ACTION ITEM: Throughout the entries below, report every line where "Nase" is found.

SUPPLIED DATA:

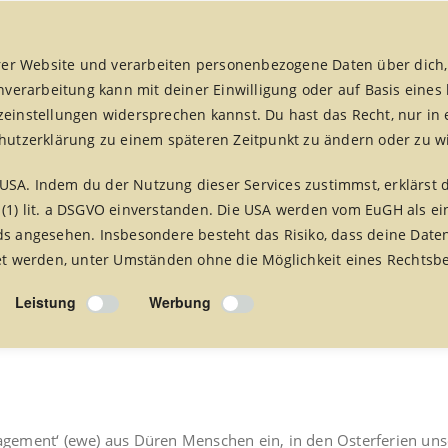
er Website und verarbeiten personenbezogene Daten über dich,
enverarbeitung kann mit deiner Einwilligung oder auf Basis eines
zeinstellungen widersprechen kannst. Du hast das Recht, nur in 
chutzerklärung zu einem späteren Zeitpunkt zu ändern oder zu w
fair handeln aktuell
fairreisen
Foto Alben
Presse 
USA. Indem du der Nutzung dieser Services zustimmst, erklärst 
 (1) lit. a DSGVO einverstanden. Die USA werden vom EuGH als ei
 angesehen. Insbesondere besteht das Risiko, dass deine Date
 werden, unter Umständen ohne die Möglichkeit eines Rechtsbe
Leistung
Werbung
ngagement‘ (ewe) aus Düren Menschen ein, in den Osterferien u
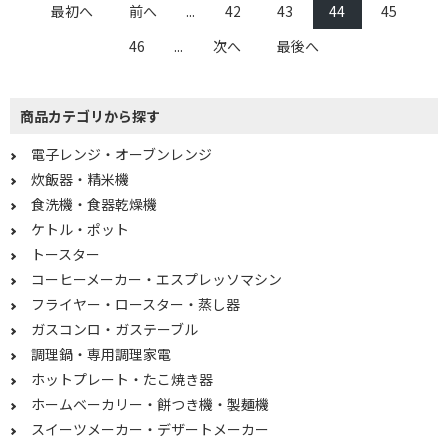
3合
3.5合
最初へ
前へ
...
42
43
44
45
5.5合
6合
46
...
次へ
最後へ
1升
1.5升
2.2升
4升
商品カテゴリから探す
5升
3～5.5合
電子レンジ・オーブンレンジ
5.6合～1升
1.1～3升
炊飯器・精米機
食洗機・食器乾燥機
3.1升以上
ケトル・ポット
トースター
炊飯方式で絞り込む
コーヒーメーカー・エスプレッソマシン
圧力IH
IH
フライヤー・ロースター・蒸し器
ガスコンロ・ガステーブル
マイコン
調理鍋・専用調理家電
ホットプレート・たこ焼き器
精米方式で絞り込む
ホームベーカリー・餅つき機・製麺機
かくはん式
圧力式
スイーツメーカー・デザートメーカー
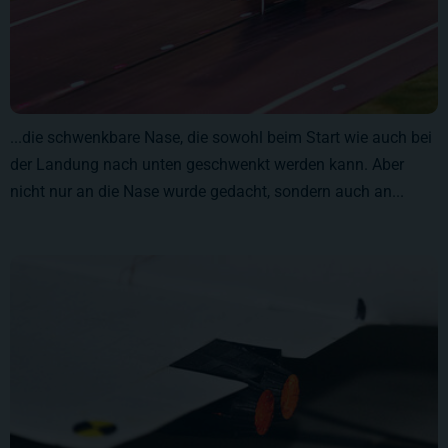
...die schwenkbare Nase, die sowohl beim Start wie auch bei
der Landung nach unten geschwenkt werden kann. Aber
nicht nur an die Nase wurde gedacht, sondern auch an...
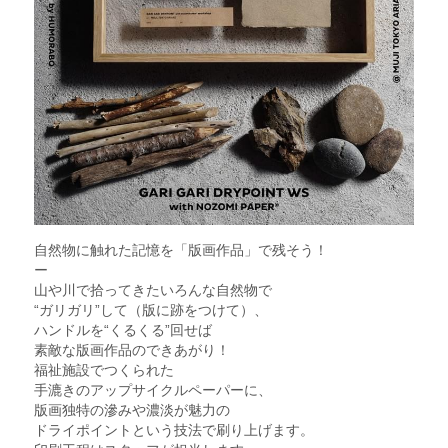
自然物に触れた記憶を「版画作品」で残そう！
ー
山や川で拾ってきたいろんな自然物で
“ガリガリ”して（版に跡をつけて）、
ハンドルを“くるくる”回せば
素敵な版画作品のできあがり！
福祉施設でつくられた
手漉きのアップサイクルペーパーに、
版画独特の滲みや濃淡が魅力の
ドライポイントという技法で刷り上げます。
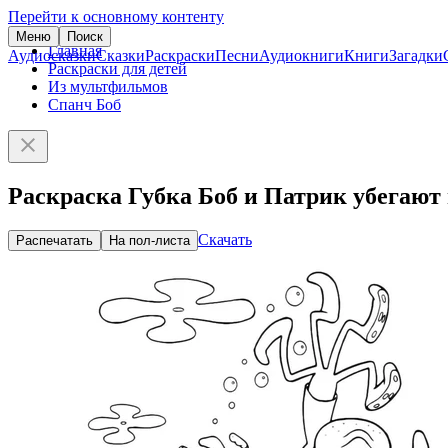
Перейти к основному контенту
Меню
Поиск
Главная
Аудиосказки
Сказки
Раскраски
Песни
Аудиокниги
Книги
Загадки
Раскраски для детей
Из мультфильмов
Спанч Боб
Раскраска Губка Боб и Патрик убегают 
Скачать
Распечатать
На пол-листа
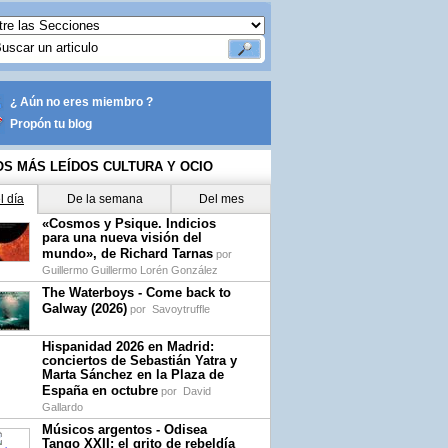
¿ Aún no eres miembro ?
Propón tu blog
OS MÁS LEÍDOS CULTURA Y OCIO
l día
De la semana
Del mes
«Cosmos y Psique. Indicios
para una nueva visión del
mundo», de Richard Tarnas
por
Guillermo Guillermo Lorén González
The Waterboys - Come back to
Galway (2026)
por
Savoytruffle
Hispanidad 2026 en Madrid:
conciertos de Sebastián Yatra y
Marta Sánchez en la Plaza de
España en octubre
por
David
Gallardo
Músicos argentos - Odisea
Tango XXII: el grito de rebeldía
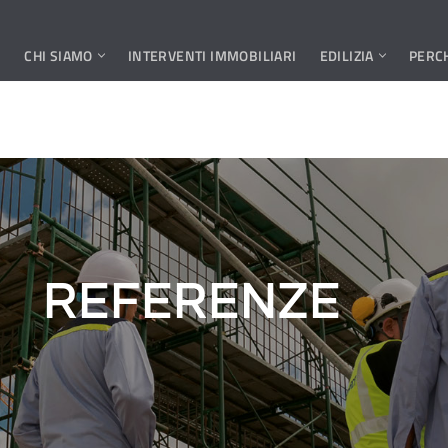
CHI SIAMO
INTERVENTI IMMOBILIARI
EDILIZIA
PERCH
REFERENZE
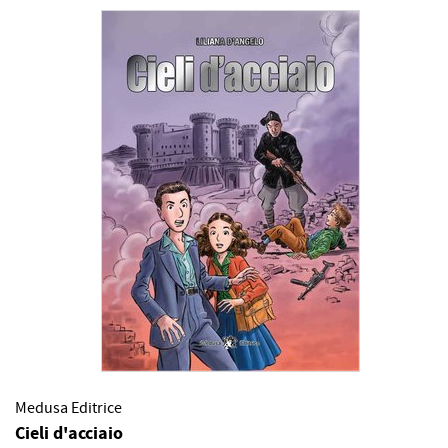
Medusa Editrice
Cieli d'acciaio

WRITTEN RESPONSE:
...die schwenkbare Nase, die sowohl beim Start wie auch bei
nicht nur an die Nase wurde gedacht, sondern auch an...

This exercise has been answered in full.